You recently had the first solo exhibition of your work in Filmbase in Dublin. How did you find the experience – daunting or exciting?
It was both daunting and exciting. I’d hoped to have an exhibition earlier in the year, the reason being that my dad was terminally ill in the last year, and also my son was emigrating this year, so I was hoping to have the exhibition before my dad passed away, but unfortunately, as his primary carer, I didn’t get the time to put the exhibition together in time. Then it was a couple of months before my son was emigrating, so I said I’d just do it, and I completely focused on getting the exhibition done, and I was lucky enough to get Filmbase, which is a venue that I really like in the city centre. Putting on the exhibition has been the most amazing experience of my life, and it opened many doors and avenues for me. Photographs and images are quite personal to me, so it felt like my personality on display for people to see! I didn’t know how it was going to be received, but thankfully it was received very well.
At the exhibition a couple of people asked me had I ever heard of a photographer called Austin Finn, and I had actually. He was a photographer for the Irish Press, and how I remember his name was that when I was a child I used to love looking at the black and white photographs of people in the Irish Press, and I loved Austin Finn’s photographs. I didn’t know anything about photography, but I used to actually collect photographs that I liked from the newspapers. This is something that I forget that I used to do until recently. So people asked me at the exhibition whether I’d been influenced by him, so I must have been, even though I’d forgotten it.
I’d forgotten about it for much of life. What happened was I married quite young, and I had kids quite young, and so life takes over. I did the leaving cert and went straight into the workforce at sixteen. Served my time as an apprentice mechanic, and then got into the fire-service, and life just took over.
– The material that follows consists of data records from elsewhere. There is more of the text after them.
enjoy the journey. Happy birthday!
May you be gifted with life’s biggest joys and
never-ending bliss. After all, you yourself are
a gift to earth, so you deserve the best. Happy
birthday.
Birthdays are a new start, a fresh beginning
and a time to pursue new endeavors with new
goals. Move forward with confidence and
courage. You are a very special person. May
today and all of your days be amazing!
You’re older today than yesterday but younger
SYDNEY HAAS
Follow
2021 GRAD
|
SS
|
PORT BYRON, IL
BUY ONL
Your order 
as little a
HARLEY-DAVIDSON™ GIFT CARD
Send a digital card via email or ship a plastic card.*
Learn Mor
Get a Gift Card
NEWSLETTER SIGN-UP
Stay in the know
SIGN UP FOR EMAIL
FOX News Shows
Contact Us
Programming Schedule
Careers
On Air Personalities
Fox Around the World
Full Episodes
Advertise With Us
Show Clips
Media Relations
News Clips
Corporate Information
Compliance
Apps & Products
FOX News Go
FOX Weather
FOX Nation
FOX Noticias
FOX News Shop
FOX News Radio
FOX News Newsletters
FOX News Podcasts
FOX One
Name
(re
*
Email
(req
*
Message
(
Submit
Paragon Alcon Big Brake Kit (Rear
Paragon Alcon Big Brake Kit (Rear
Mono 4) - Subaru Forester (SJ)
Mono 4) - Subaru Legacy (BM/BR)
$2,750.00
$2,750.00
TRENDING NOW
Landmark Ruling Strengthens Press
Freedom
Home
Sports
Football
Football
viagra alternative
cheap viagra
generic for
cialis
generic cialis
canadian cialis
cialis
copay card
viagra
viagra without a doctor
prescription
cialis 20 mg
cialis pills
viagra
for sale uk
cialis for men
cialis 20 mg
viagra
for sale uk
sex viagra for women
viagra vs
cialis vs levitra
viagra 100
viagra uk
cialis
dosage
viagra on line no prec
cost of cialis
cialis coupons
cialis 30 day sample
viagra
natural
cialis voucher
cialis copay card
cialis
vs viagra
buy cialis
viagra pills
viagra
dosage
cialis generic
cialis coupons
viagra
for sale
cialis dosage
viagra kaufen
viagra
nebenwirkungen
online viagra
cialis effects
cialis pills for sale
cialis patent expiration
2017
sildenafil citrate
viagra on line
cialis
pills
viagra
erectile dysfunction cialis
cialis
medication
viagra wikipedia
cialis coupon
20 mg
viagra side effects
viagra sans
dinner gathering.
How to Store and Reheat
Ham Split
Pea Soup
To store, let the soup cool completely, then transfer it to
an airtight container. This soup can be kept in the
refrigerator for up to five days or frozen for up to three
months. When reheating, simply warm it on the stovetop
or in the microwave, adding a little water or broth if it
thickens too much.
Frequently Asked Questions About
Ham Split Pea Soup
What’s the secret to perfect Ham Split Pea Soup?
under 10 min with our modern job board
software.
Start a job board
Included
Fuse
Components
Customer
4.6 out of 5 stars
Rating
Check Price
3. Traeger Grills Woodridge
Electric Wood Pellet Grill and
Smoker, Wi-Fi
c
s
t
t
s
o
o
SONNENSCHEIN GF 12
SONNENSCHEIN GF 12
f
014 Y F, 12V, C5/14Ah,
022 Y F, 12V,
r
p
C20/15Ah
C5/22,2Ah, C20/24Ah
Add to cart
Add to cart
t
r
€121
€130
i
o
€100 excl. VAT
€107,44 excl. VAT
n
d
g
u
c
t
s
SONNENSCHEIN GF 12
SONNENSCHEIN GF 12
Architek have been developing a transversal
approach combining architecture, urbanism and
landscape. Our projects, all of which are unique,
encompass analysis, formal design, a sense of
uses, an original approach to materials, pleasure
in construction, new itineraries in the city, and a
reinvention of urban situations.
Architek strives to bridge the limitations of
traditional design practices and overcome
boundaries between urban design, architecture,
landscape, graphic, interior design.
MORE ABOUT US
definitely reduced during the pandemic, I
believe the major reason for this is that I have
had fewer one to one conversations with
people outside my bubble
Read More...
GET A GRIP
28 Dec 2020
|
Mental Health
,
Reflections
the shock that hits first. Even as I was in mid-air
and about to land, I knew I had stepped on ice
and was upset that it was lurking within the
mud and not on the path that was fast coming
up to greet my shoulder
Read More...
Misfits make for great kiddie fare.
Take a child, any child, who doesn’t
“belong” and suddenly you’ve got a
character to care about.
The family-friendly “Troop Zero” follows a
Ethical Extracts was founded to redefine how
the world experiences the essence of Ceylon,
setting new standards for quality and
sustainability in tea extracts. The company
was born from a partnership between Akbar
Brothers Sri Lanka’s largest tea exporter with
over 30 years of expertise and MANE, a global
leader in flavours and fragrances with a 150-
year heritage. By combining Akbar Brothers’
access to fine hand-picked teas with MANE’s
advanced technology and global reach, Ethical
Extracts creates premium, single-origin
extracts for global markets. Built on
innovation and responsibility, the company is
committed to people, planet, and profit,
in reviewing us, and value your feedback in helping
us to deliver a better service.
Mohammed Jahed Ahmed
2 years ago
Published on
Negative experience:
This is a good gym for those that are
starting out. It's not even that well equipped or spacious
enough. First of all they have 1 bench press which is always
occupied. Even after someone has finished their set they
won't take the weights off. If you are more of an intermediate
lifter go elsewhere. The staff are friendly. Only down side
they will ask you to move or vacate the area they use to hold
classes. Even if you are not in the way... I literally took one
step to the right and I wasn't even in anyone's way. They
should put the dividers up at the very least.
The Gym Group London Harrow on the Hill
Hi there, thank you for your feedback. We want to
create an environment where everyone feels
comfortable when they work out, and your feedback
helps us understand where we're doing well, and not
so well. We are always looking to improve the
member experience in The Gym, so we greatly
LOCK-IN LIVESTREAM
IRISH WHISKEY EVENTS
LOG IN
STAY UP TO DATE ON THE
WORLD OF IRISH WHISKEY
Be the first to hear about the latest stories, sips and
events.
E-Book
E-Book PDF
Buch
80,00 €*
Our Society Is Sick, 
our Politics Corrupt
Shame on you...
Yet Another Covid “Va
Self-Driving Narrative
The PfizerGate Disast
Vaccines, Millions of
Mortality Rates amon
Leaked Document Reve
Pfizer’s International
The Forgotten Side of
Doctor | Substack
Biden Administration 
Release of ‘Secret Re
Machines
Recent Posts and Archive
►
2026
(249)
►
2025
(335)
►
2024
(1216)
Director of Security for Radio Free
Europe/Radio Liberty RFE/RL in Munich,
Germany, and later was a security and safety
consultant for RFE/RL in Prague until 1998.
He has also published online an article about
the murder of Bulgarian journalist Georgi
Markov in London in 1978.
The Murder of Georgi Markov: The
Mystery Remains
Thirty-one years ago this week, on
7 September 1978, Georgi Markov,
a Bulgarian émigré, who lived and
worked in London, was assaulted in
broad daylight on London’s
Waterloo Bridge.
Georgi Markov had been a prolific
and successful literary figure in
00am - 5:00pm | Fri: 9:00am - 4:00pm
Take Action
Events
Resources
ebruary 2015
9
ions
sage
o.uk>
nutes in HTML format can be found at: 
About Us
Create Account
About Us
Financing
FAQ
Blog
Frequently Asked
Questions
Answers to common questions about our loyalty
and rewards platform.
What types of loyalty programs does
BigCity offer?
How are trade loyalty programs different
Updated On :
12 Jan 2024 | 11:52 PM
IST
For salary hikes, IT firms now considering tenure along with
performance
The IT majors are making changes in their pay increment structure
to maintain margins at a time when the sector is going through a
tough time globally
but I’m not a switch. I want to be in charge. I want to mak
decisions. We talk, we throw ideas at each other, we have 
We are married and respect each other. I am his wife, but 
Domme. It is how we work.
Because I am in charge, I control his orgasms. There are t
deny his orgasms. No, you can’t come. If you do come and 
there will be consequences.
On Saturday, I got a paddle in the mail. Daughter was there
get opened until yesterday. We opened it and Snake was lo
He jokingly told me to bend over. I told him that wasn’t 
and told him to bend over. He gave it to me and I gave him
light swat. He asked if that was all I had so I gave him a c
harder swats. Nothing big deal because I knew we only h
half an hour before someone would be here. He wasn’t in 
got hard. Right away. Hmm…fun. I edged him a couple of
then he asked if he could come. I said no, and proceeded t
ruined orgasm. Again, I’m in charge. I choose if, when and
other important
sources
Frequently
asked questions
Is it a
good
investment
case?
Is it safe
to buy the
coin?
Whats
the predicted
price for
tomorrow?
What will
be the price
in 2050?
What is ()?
So when my kids grew up I started getting back into photography. I put some of it down to looking at the newspaper photographs as a child.
It must be great having been so busy all your life to now have the time to devote yourself to something that you’re obviously very passionate about.
Yeah, it really is, and since I took up photography five years ago, it takes up every waking moment. I generally bring the camera everywhere with me. Now that my kids have grown up and everything, it is great to have the space and the time to do it. You’re constantly learning, there’s something new every time – every day there’s something new to learn.
Do any of your pictures have a story attached to them which is particularly memorable?
A lot of pictures that I take I’m watching the person for awhile and I feel like I’ve gotten to know them. Even if it’s only two minutes, you get to know somebody. One of my favourite ones I took was outside the Westin Hotel. The porter was standing outside and he was giving directions to a passer-by. I noticed that they built up a rapport very quickly. Two complete strangers who were getting on very well together, and then the two of them spontaneously burst laughing, and that was the photograph I took. For me, it was just one of those moments – two people who had never met before, and suddenly they were the best of friends, having a great laugh.